Bahrain seeks apology from Iran over speech
DUBAI - Agence France-Presse
Iranian President Mahmoud Ahmadinejad (R) welcomes Mohamed Morsi in Tehran. AFP photo
Bahrain has demanded an apology from Iran after an official interpreter reportedly replaced the word “Syria” with “Bahrain” in a speech by Egypt’s president at the opening of the Non-Aligned Movement in Tehran.The foreign ministry in Manama on Sept. 1 filed an “official protest memorandum” with Tehran’s charge d’affaires over the “misrepresentation made by Iranian State Television” during President Mohamed Morsi’s speech Aug. 30. Bahrain “requested the Iranian government to apologize for this act, and take the necessary action to correct the breach and ensure that actions like this one don’t happen again,” the ministry’s demarche said, according to a statement.

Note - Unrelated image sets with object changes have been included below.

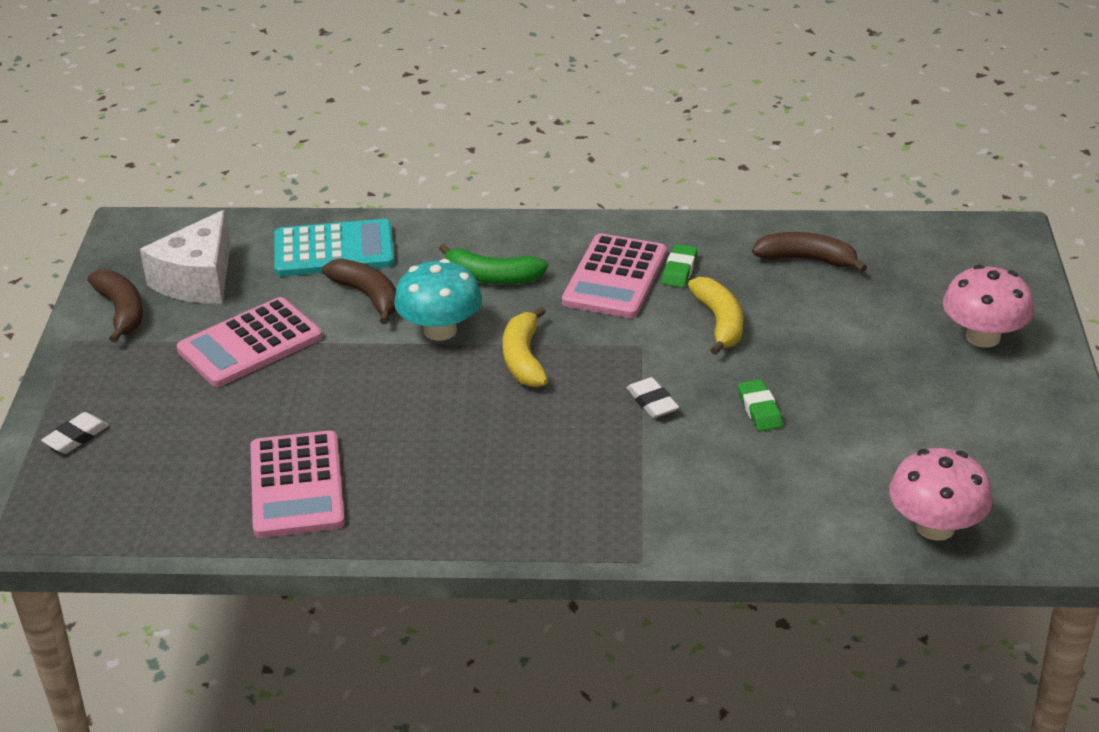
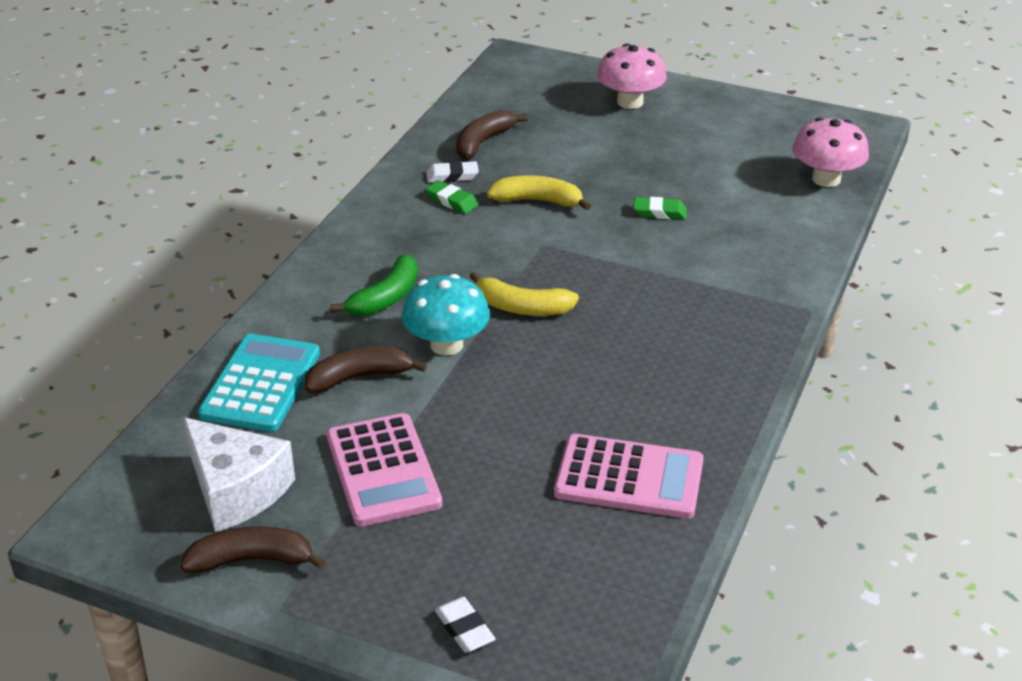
camera: 70 degrees left, 0 degrees up
(615, 277) = (438, 234): pink calculator -> none
(652, 402) = (621, 257): white eraser -> white eraser (452, 176)

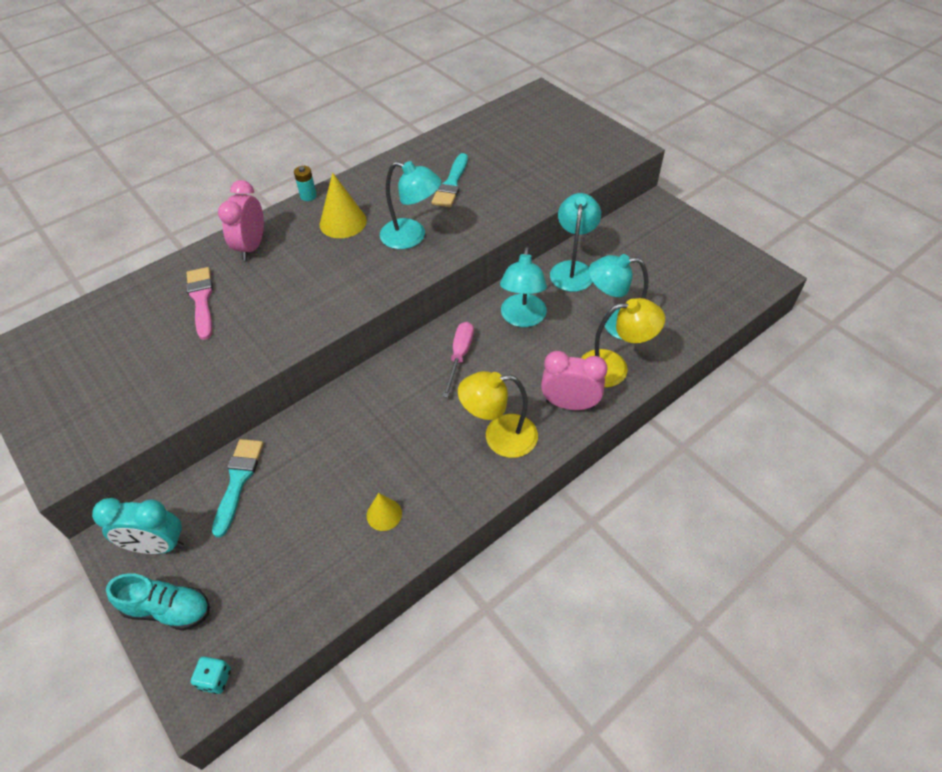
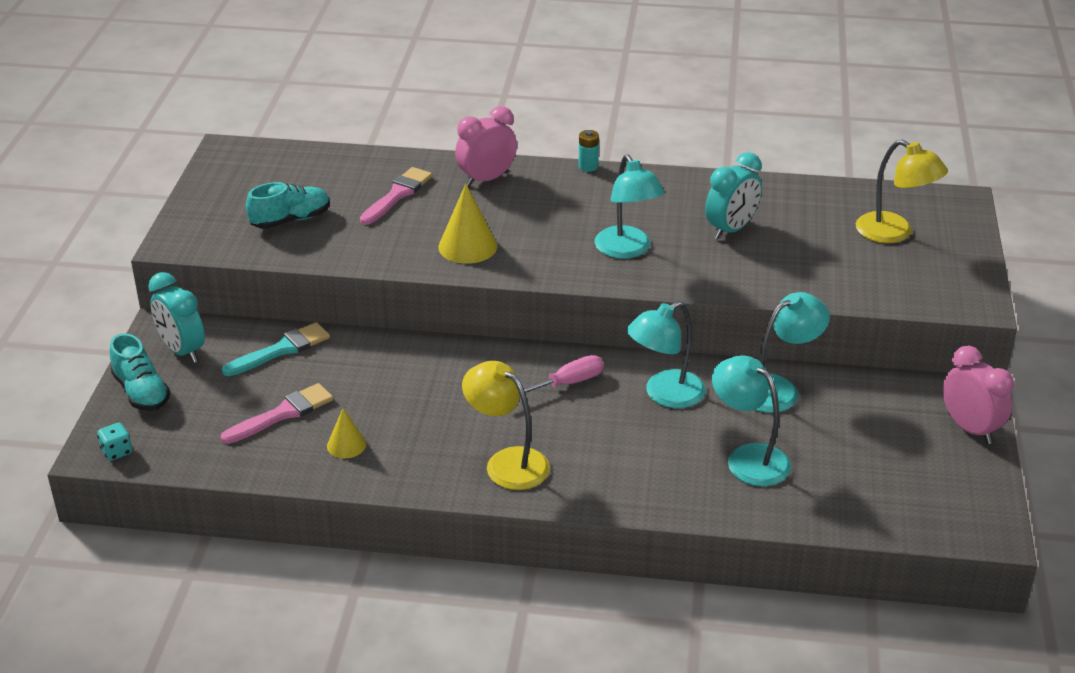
camera: 45 degrees right, 15 degrees down
(142, 375) = (291, 220): none -> turquoise shoe
(307, 530) = (282, 414): none -> pink brush
(343, 222) = (586, 204): yellow cone -> yellow cone (467, 246)
(451, 184) = (731, 229): turquoise brush -> turquoise clock
(569, 404) = (603, 484): pink clock -> pink clock (970, 428)
(613, 367) = (688, 488): yellow lamp -> yellow lamp (894, 233)

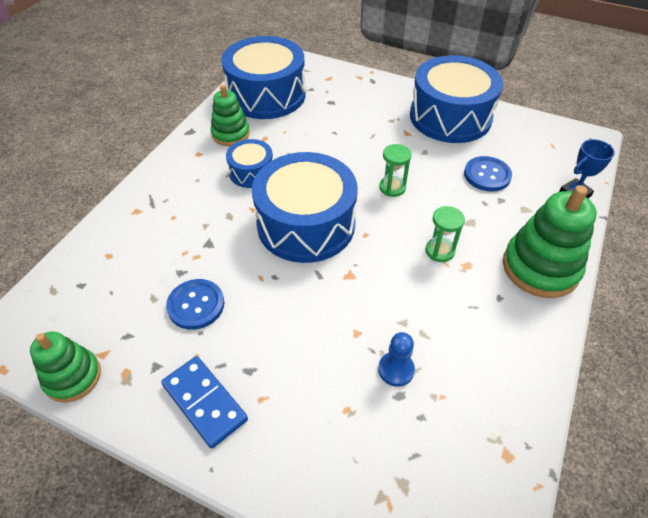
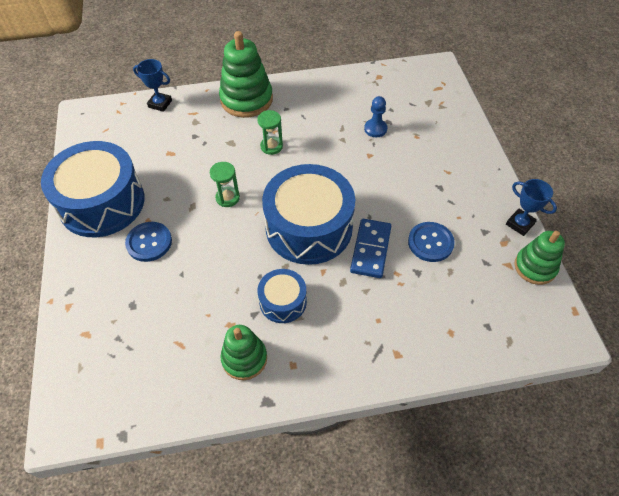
camera: 125 degrees left, 5 degrees up
(125, 412) = (520, 224): none -> blue trophy
(205, 402) = (476, 193): blue domino -> blue domino (370, 249)
(266, 95) = (155, 374): blue drum -> none
(487, 175) = (171, 152): blue button -> blue button (149, 242)

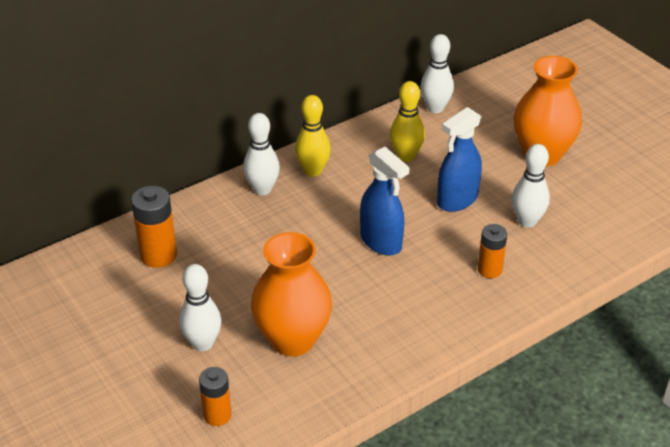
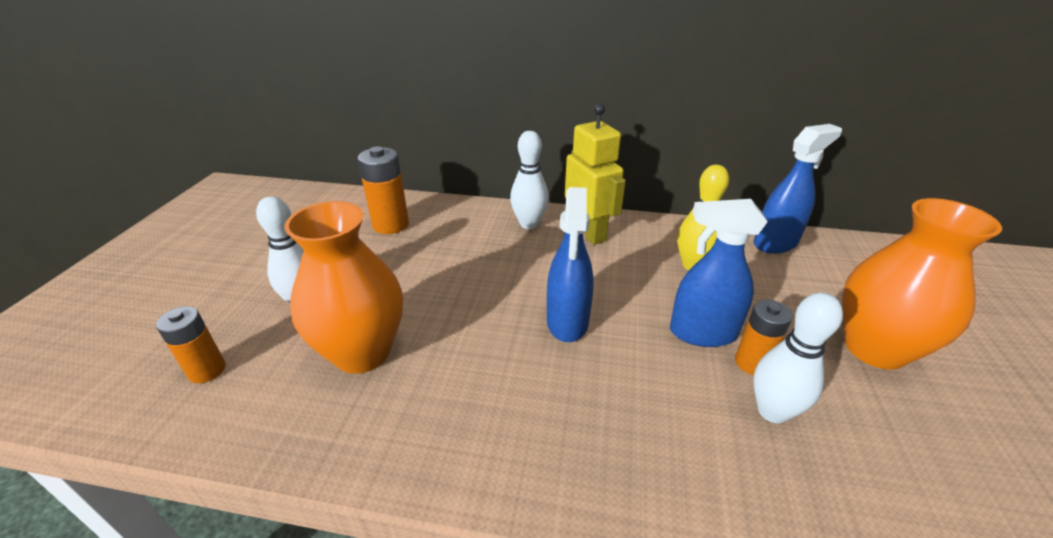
camera: 45 degrees right, 5 degrees down
(313, 171) = (588, 232): yellow bowling pin -> yellow robot
(435, 108) = (775, 243): white bowling pin -> blue spray bottle
(489, 270) = (652, 435): orange battery -> orange battery (752, 363)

Morsi, in the first visit to the Islamic republic by an Egyptian head of state since the 1979 Islamic revolution, in his speech criticized the regime of Syrian President Bashar al-Assad, a key regional ally of Tehran. “The revolution in Egypt is the cornerstone for the Arab Spring, which started days after Tunisia and then it was followed by Libya and Yemen and now the revolution in Syria against its oppressive regime,” Morsi told delegates at the summit, prompting a walk-out by the Syrian delegation.
Manama said that the interpreter on Iran’s state television replaced the word Syria with Bahrain several times, although Morsi, who spoke in Arabic, did not mention Bahrain at all.Relations between Tehran and Manama have been rocky over Iran’s vocal criticism of Bahrain’s deadly crackdown on Shiite-led protests last year.